Une relation avec sa belle-soeur
Si pour les enquêteurs, Sylvain Schrutt a déjà tout du meurtrier, ils font une nouvelle découverte. Sur son téléphone portable, ils remarquent des centaines d'échanges avec sa petite belle-soeur, Emeline, âgée à l'époque de 16 ans. Pourtant, la jeune fille vit sous le même toit que le quadragénaire puisqu'elle a été confiée à sa soeur pour se rapprocher de son lycée.
Interrogée à ce sujet, Emeline explique qu'ils ont eu des relations sexuelles à la demande de son beau-frère. Pendant des mois, il lui a fait des cadeaux, lui écrivait des lettres d'amour lui avouant son attirance pour elle depuis qu'elle était toute petite, lui disant qu'ils étaient des âmes-soeurs et que s'ils couchaient ensemble, ça lui donnerait des "formes de femmes". Si Emeline a toujours dit "non", un jour, elle s'est laissé faire.
Confronté aux révélations de la jeune fille, Sylvain Schrutt n'a pas nié les faits et a même revendiqué son amour pour elle. De son point de vue, il ne voit pas le mal à aimer sa belle-soeur de 16 ans.
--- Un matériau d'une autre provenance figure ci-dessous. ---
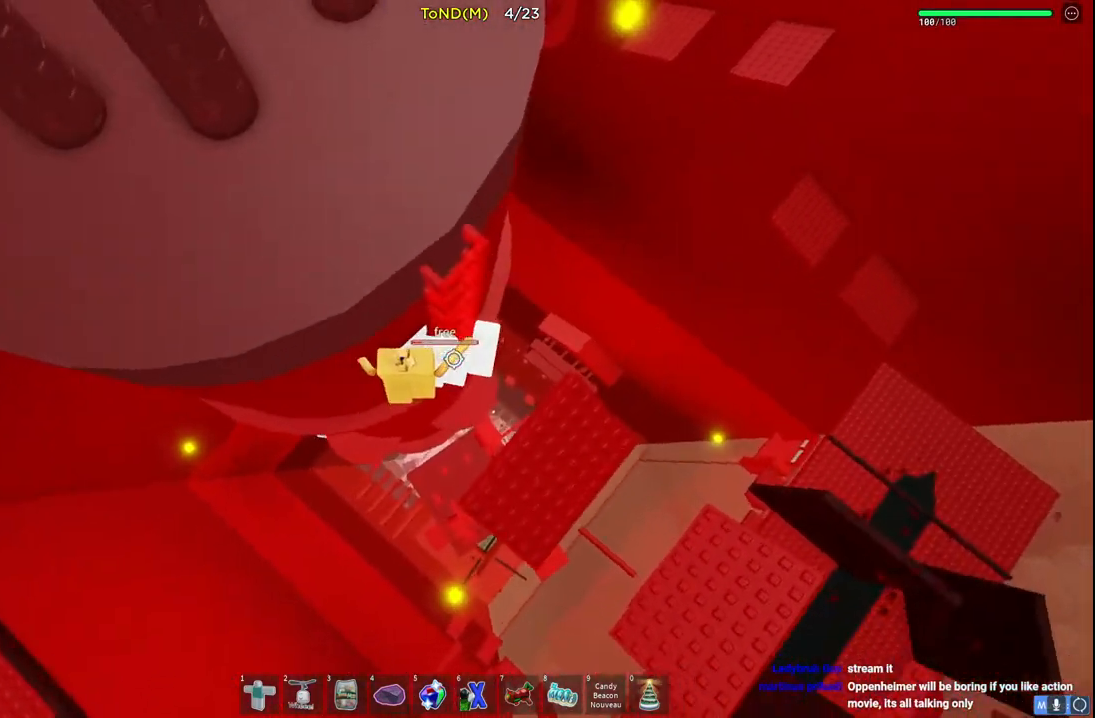
{"keys": ["d", "space", "w"], "events": [[83, "w", "up"], [333, "w", "down"], [350, "d", "down"], [367, "space", "down"]]}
Les enquêteurs pensent que cette relation pouvait être le mobile de l'assassinat de Ghislaine Leclerc, car elle semblait être au courant. La veille, elle voulait parler à sa fille Emeline à ce sujet.
Acquitté
Sylvain Schrutt est donc mis en examen et placé en détention provisoire. Son procès s'ouvre en octobre 2014 devant les assises de Saône-et-Loire. Il est finalement reconnu coupable d'assassinat et condamné à 18 ans de réclusion criminelle.
Il décide finalement de faire appel et continue de clamer son innocence. Ses avocats mettent en avant le fait que son comportement est suspect, certes, mais qu'il n'y a aucune preuve matérielle contre lui. A l'issue de ce procès, Sylvain Schrutt est finalement acquitté au bénéfice du doute.
Pour les filles de Ghislaine Leclerc, c'est le choc. Elles qui pensaient avoir rendu justice à leur mère sont abasourdies. Mais ce qui les révoltent encore plus, c'est qu'elles apprennent que l'enquête est classée. Treize ans plus tard, le mystère reste donc encore entier.